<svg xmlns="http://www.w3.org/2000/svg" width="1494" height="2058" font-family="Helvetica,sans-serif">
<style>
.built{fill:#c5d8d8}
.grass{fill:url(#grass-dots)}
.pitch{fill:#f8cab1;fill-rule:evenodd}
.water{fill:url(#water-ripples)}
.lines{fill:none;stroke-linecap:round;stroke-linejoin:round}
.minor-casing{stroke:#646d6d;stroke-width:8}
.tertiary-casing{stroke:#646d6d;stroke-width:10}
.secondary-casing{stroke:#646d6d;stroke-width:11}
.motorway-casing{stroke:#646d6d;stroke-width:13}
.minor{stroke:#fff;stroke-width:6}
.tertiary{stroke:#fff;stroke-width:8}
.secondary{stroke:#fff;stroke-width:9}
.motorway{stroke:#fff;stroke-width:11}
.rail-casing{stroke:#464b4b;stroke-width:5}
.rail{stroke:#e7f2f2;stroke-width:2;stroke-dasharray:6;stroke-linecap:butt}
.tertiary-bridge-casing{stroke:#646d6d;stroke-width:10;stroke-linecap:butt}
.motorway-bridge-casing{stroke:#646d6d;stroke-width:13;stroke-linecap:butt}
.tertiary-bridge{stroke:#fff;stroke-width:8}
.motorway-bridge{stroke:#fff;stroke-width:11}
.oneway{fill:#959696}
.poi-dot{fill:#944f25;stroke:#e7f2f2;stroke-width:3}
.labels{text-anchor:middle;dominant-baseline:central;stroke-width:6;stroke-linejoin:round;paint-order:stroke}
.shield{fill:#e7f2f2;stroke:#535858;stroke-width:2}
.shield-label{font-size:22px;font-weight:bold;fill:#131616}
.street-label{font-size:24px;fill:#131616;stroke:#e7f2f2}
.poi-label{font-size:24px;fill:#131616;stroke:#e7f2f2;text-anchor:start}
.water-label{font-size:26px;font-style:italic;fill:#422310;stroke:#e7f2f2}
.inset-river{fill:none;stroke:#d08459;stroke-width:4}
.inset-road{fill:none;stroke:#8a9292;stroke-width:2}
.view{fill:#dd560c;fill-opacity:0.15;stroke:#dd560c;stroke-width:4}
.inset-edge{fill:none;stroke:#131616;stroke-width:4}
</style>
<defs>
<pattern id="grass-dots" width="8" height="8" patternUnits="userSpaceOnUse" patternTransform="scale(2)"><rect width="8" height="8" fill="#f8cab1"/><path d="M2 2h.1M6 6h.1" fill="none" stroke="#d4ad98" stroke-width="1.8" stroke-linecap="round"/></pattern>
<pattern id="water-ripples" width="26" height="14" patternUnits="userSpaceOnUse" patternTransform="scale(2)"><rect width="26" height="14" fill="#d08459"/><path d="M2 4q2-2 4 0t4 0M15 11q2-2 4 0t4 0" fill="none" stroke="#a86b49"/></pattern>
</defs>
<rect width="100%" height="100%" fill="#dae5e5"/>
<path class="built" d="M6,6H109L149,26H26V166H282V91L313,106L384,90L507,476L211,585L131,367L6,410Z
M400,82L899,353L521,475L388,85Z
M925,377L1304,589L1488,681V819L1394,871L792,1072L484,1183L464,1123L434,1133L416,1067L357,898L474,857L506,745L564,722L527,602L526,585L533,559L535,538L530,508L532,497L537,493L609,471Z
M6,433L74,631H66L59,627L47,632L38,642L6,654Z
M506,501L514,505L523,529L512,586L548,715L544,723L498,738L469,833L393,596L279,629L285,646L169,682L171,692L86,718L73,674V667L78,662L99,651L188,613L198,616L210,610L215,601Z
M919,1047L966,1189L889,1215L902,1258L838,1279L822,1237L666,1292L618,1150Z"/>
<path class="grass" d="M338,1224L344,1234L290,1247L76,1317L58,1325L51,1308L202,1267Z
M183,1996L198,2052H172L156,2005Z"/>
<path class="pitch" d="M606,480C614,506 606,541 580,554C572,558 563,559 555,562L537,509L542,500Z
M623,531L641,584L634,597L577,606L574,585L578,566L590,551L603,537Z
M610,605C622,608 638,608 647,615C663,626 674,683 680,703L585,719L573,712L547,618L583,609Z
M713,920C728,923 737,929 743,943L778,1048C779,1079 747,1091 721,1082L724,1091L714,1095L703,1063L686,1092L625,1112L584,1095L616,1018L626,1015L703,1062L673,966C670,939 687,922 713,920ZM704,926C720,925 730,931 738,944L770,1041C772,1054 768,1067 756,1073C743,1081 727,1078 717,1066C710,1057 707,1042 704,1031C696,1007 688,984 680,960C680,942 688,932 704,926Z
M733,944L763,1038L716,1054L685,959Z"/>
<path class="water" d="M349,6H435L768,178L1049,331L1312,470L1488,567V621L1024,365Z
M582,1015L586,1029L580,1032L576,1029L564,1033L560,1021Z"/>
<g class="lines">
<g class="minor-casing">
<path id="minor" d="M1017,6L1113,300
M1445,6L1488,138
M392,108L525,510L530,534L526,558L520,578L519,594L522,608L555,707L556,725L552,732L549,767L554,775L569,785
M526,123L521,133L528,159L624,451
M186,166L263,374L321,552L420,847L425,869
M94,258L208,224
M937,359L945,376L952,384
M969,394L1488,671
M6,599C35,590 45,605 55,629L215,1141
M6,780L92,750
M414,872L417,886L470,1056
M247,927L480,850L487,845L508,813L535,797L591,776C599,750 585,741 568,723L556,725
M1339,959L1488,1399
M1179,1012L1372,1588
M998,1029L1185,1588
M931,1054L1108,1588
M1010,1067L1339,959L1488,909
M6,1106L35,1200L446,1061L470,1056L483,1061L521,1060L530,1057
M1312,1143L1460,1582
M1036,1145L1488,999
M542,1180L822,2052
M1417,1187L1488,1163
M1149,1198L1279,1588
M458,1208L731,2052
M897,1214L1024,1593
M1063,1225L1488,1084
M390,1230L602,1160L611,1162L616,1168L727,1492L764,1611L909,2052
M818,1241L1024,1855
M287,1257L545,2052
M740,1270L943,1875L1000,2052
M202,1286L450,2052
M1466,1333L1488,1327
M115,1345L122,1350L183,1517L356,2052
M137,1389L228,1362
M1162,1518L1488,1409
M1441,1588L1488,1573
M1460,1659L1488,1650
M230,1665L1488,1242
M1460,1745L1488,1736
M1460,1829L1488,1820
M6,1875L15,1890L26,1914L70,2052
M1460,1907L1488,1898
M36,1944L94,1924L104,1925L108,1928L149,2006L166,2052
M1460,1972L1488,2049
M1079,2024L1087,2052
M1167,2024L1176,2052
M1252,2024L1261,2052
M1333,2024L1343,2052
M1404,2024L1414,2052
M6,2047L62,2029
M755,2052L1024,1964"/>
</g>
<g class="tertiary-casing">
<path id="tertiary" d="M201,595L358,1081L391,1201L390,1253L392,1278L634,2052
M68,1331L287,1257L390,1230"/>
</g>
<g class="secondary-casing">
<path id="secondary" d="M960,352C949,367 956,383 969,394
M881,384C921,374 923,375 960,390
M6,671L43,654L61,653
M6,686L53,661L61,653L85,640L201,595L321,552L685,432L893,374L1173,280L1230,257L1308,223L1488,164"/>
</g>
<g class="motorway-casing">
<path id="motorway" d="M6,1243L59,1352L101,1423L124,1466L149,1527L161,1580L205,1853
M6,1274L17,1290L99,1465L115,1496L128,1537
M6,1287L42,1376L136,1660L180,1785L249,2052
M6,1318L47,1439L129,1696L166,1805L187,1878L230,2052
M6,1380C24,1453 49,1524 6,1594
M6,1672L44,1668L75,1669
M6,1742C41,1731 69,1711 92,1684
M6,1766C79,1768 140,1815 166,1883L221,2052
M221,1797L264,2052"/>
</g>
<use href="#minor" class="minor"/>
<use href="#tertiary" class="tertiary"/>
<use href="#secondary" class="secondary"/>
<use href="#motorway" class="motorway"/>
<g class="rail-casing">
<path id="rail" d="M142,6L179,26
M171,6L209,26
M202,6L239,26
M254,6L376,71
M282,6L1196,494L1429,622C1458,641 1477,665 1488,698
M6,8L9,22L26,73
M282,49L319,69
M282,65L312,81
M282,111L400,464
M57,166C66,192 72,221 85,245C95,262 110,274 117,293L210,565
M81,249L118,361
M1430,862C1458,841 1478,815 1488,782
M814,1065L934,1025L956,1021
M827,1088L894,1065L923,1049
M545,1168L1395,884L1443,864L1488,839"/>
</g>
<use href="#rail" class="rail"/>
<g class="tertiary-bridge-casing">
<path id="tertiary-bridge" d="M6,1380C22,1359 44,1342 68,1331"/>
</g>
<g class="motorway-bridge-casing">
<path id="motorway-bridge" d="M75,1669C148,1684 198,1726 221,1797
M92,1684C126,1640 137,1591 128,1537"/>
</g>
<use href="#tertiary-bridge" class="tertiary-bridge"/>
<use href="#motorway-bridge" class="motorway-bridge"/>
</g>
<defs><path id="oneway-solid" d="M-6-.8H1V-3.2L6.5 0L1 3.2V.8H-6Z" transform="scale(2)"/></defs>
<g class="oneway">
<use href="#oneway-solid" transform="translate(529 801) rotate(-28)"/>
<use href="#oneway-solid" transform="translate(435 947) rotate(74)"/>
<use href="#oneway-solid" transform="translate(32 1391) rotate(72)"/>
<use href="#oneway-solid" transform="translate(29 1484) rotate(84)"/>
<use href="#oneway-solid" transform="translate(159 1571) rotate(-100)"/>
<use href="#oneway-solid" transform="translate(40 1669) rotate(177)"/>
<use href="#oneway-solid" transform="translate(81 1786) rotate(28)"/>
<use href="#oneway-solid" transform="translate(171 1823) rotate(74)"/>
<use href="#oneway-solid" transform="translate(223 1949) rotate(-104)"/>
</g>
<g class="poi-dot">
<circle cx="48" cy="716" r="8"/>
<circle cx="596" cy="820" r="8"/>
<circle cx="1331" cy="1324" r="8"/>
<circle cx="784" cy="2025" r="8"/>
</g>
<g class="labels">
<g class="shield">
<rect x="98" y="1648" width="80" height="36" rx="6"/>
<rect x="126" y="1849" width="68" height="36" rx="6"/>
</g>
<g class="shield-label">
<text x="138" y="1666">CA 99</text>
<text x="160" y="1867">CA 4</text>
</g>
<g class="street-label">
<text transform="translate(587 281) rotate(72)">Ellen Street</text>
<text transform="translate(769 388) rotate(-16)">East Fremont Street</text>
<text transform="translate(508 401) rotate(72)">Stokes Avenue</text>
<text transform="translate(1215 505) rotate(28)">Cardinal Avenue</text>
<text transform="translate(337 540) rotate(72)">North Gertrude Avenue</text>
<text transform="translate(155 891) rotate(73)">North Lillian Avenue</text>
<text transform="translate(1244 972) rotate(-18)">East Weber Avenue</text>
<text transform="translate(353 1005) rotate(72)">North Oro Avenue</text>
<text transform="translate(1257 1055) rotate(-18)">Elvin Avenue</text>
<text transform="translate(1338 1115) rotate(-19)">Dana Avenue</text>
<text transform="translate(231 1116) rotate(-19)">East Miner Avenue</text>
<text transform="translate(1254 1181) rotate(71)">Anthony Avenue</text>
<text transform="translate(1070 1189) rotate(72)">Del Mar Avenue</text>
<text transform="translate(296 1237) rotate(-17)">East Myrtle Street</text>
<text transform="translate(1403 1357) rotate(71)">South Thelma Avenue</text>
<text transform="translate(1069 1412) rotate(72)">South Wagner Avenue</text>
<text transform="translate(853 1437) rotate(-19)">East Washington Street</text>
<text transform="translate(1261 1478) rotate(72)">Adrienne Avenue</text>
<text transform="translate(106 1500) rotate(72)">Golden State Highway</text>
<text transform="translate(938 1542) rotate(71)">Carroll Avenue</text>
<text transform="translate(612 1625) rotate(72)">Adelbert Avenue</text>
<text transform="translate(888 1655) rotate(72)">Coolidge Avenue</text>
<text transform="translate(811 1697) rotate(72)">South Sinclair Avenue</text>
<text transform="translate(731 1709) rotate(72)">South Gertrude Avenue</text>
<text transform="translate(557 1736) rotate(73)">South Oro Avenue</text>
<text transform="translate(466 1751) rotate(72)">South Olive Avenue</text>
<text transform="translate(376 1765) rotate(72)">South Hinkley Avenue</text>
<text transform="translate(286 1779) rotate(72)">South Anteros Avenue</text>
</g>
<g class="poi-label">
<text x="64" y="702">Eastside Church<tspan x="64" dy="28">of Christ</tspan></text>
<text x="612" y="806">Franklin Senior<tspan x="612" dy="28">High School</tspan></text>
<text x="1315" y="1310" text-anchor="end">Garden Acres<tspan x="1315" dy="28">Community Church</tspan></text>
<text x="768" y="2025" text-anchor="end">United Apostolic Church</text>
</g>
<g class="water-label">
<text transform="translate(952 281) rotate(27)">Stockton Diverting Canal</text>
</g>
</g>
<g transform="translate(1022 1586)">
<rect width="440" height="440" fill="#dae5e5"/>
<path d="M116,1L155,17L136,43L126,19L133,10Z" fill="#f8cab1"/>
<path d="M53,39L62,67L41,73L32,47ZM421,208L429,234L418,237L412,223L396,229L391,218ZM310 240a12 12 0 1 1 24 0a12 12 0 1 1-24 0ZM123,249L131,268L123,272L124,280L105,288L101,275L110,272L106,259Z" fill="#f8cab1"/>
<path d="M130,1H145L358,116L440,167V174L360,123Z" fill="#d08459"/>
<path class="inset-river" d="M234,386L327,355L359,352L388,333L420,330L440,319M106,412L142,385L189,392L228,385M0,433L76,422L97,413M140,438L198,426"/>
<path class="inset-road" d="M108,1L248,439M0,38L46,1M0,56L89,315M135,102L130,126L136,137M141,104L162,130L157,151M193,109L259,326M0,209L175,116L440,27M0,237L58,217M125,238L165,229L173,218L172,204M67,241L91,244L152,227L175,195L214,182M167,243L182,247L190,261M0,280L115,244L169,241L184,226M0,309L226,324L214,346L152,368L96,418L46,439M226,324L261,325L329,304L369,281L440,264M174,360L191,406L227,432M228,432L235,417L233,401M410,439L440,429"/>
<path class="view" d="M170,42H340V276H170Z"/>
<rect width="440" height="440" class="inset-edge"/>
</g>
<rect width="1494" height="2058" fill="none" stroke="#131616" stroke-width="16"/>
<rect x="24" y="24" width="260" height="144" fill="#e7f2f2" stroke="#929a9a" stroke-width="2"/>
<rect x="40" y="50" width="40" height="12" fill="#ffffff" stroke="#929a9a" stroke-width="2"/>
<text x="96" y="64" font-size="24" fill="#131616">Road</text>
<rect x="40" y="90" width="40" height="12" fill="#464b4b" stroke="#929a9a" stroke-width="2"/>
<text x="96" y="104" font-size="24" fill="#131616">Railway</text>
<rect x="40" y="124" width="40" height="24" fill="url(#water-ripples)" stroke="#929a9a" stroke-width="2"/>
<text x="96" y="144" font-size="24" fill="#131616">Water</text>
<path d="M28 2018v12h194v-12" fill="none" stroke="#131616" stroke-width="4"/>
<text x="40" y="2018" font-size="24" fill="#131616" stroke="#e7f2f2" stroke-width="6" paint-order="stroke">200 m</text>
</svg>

Assignment:
Copy out, from the data above, each line where the string "lines" is present.

Task solution:
.lines{fill:none;stroke-linecap:round;stroke-linejoin:round}
<g class="lines">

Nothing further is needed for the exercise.